Lots of news out that the EU has approved 3G Capital + WB takeover of Heinz.
Just like when the deal was announced, I am seeing a lot of commentary about how he is paying 20 times earnings when he is supposed to be a value investor.
This seemed a little silly to me. Research I've done for US markets indicates that even in the cheapest value deciles you can't really avoid paying a higher multiple in years when the overall market is more expensive compared to years when the overall market is cheap.

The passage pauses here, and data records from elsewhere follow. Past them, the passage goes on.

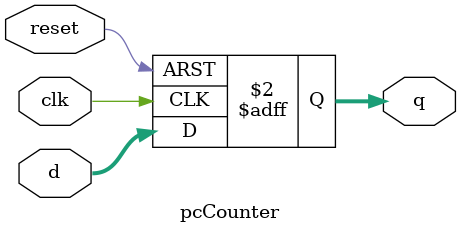
<source format=sv>
module pcCounter #(parameter n=32) 
						(input logic clk, reset,
						input logic [n-1:0] d,
						output logic [n-1:0] q);
		
	always_ff @(posedge clk, posedge reset)
		if (reset) 
			q <= 0;
		else
			q <= d;
				
endmodule
</source>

But is Buffett really departing from his playbook? Heinz is a low beta (~0.53), large, quality name so it fits the universe criteria. What about value? Well the price certainly had been on the run, demonstrating some nice momentum and the announcement of the deal driving the price from $56 to >$70. I decided to plug some numbers into the Money Chimp "WB IV Formula" which I found from a quick google:
Even the most conservative numbers I plugged into the tool seemed to indicate that even at $70, HNZ was quite cheap. For example, estimating $3.10 for EPS, 0% growth in the short and long term, 100% certainty of outcome with a 3% risk free rate values the company at $103. EPS would need to decline by $1 to price such a conservative outcome to ~$70. Alternatively, using a risk free rate of 2% (approx value of US 10Y yield the day deal was announced) prices the company at $155. The interest rate would need to rise to 4.5% to price this outcome to ~$70.
So for me it doesn't really seem like a departure for WB.
I'm interested to hear what others with more experience in valuation have to say.